The above scenario reveals the status quo of sexual ignorance in Nigerian society. Somehow, there is this belief that hoarding holistic sexual knowledge is a proper, modest, and godly way to raise young adults.
Centering on girls, we would rather raise girls who would contract STDs out of ignorance than actually orient them on the various approach to safe sex because we fear.
Fear what exactly?
I wonder-
because despite the one-way commandment of abstinence, cases of sexually transmitted diseases is still on the rise and it is pathetic what disconnection, gross distance, and enmity this myopic message has caused between the male and female gender in Nigeria.
Even in a bit to give this narrow message a try, sex has been conventional, tied to marriage for girls and called a fling or a game for guys in this country that we quickly condemn a lady and excuse, in a breath, a guy. The commonsensical question now becomes “If sex is tied to marriage for women and called a game for men, how then are these women protected from STDs?”

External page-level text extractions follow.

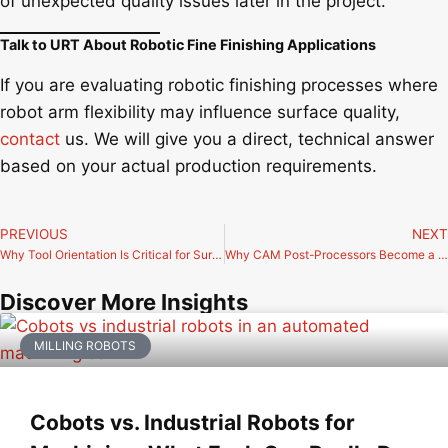
of unexpected quality issues later in the project.
Talk to URT About Robotic Fine Finishing Applications
If you are evaluating robotic finishing processes where
robot arm flexibility may influence surface quality,
contact
us. We will give you a direct, technical answer
based on your actual production requirements.
PREVIOUS
NEXT
Why Tool Orientation Is Critical for Surface Finish in 5-Axis and 6-Axis Machining
Why CAM Post-Processors Become a Bottleneck in Advanced Robotic Milling Cells
Discover More Insights
MILLING ROBOTS
Cobots vs. Industrial Robots for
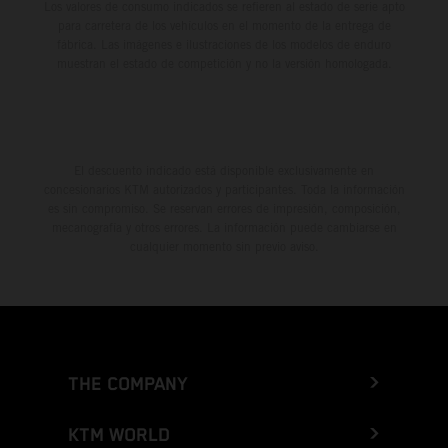
Los valores de consumo indicados se refieren al estado de serie apto
para carretera de los vehículos en el momento de la entrega de
fábrica. Las imágenes e ilustraciones de los modelos de enduro
muestran el estado de competición y no la versión homologada.
El descuento indicado está disponible exclusivamente en
concesionarios KTM autorizados y participantes. Toda la información
es sin compromiso. Se reservan errores de impresión, composición,
mecanografía y otros errores. La información puede cambiarse en
cualquier momento sin previo aviso.
THE COMPANY
KTM WORLD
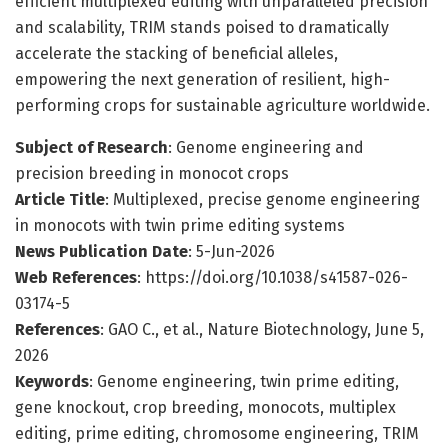
efficient multiplexed editing with unparalleled precision
and scalability, TRIM stands poised to dramatically
accelerate the stacking of beneficial alleles,
empowering the next generation of resilient, high-
performing crops for sustainable agriculture worldwide.
Subject of Research
: Genome engineering and
precision breeding in monocot crops
Article Title
: Multiplexed, precise genome engineering
in monocots with twin prime editing systems
News Publication Date
: 5-Jun-2026
Web References
: https://doi.org/10.1038/s41587-026-
03174-5
References
: GAO C., et al., Nature Biotechnology, June 5,
2026
Keywords
: Genome engineering, twin prime editing,
gene knockout, crop breeding, monocots, multiplex
editing, prime editing, chromosome engineering, TRIM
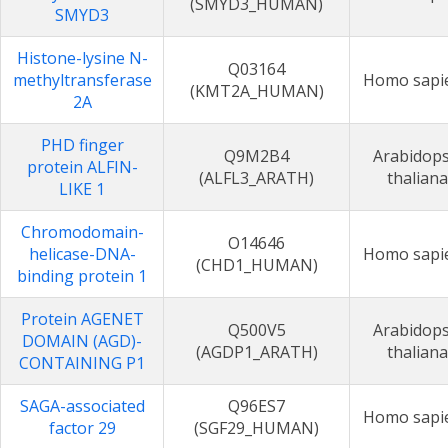
(SMYD3_HUMAN)
SMYD3
Histone-lysine N-
Q03164
methyltransferase
Homo sapi
(KMT2A_HUMAN)
2A
PHD finger
Q9M2B4
Arabidops
protein ALFIN-
(ALFL3_ARATH)
thaliana
LIKE 1
Chromodomain-
O14646
helicase-DNA-
Homo sapi
(CHD1_HUMAN)
binding protein 1
Protein AGENET
Q500V5
Arabidops
DOMAIN (AGD)-
(AGDP1_ARATH)
thaliana
CONTAINING P1
SAGA-associated
Q96ES7
Homo sapi
factor 29
(SGF29_HUMAN)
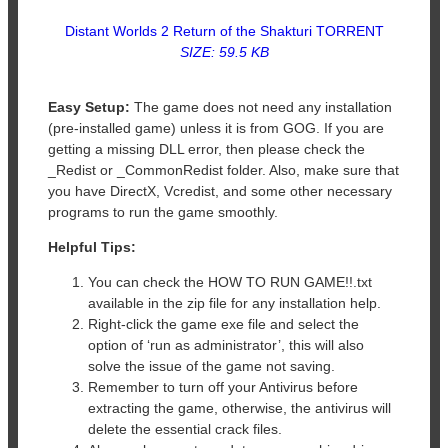
Distant Worlds 2 Return of the Shakturi TORRENT
SIZE: 59.5 KB
Easy Setup:
The game does not need any installation
(pre-installed game) unless it is from GOG. If you are
getting a missing DLL error, then please check the
_Redist or _CommonRedist folder. Also, make sure that
you have DirectX, Vcredist, and some other necessary
programs to run the game smoothly.
Helpful Tips:
You can check the HOW TO RUN GAME!!.txt
available in the zip file for any installation help.
Right-click the game exe file and select the
option of ‘run as administrator’, this will also
solve the issue of the game not saving.
Remember to turn off your Antivirus before
extracting the game, otherwise, the antivirus will
delete the essential crack files.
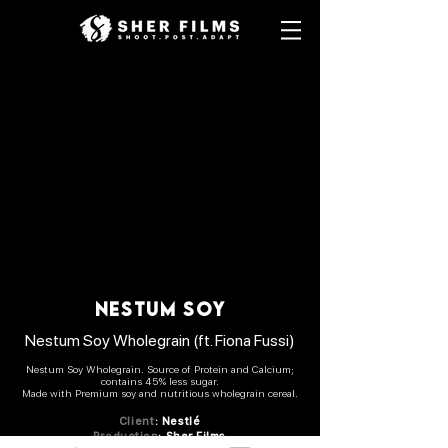
nestum soy
Nestum Soy Wholegrain
(ft. Fiona Fussi)
Nestum Soy Wholegrain. Source of Protein and Calcium;
contains 45% less sugar.
Made with Premium soy and nutritious wholegrain cereal.
Client
:
Nestlé
Production
: Sher Films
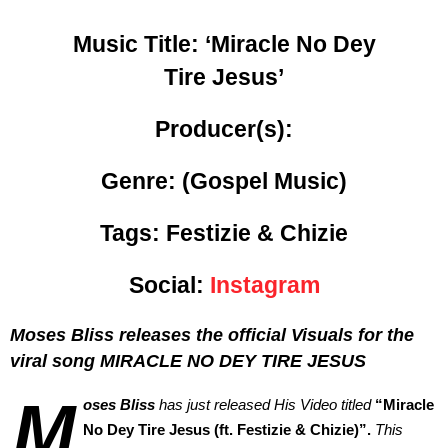
Music Title:
‘Miracle No Dey
Tire Jesus’
Producer(s):
Genre:
(Gospel Music)
Tags: Festizie & Chizie
Social:
Instagram
Moses Bliss releases the official Visuals for the
viral song MIRACLE NO DEY TIRE JESUS
M
oses Bliss
has just released His Video titled
“
Miracle
No Dey Tire Jesus (ft. Festizie & Chizie)”.
This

This is to show that it does not matter how enthusiastic a message of abstinence is being preached as a shield from sexual diseases or unwanted pregnancy. If we do not do the right thing, if we do not array the options of safe sex to these budding adults, if we do not educate them on the pros and cons of each option, if we do not make these girls own their choices in saying an affirmative yes and a meaningful certain no to sex, if we do not stop tagging sex as bad and expecting girls to learn all about it on their own (like sister Agnes believes), then the following will keep happening in our society.
1. We will continue raising girls with sexually transmitted diseases than girls that understand the various options at their disposal and choose their preferred precaution to safe sex.
2. We will keep widening the emotional and social gap between both genders as the male are subconsciously the devil and the girls, the ones that ‘cast and bind’ the devil.
3. We will keep on raising men who pride in the glory of being a ‘hunter’- ‘scavenger’ in actuality- and who blame their irresponsibility on biology as they expect that the responsibility of protection during sex lies primarily on women.
4. We will always produce girls whose yes is a yes because they have either been promised marriage, or trying to secure one, and whose no can be changed to a yes just with some extra nudge.
5. We will keep training girls who leave their sexuality in the hands of another; girls who do no feel confident enough to interact with their own bodies because it is sinful and ‘only a husband it was created for.’
6. We subtly keep breeding girls who would become murderers when their finally gotten husbands have a fling- as we call it- because she expects his faithfulness as a compulsory reward for hers.
If we refuse to do the needful, then we can continue to bury our heads, like the ostrich, in the sand of religion and culture and this clichè half-baked heck of a message because we fear knowledge and enlightenment. But of course, at a cost.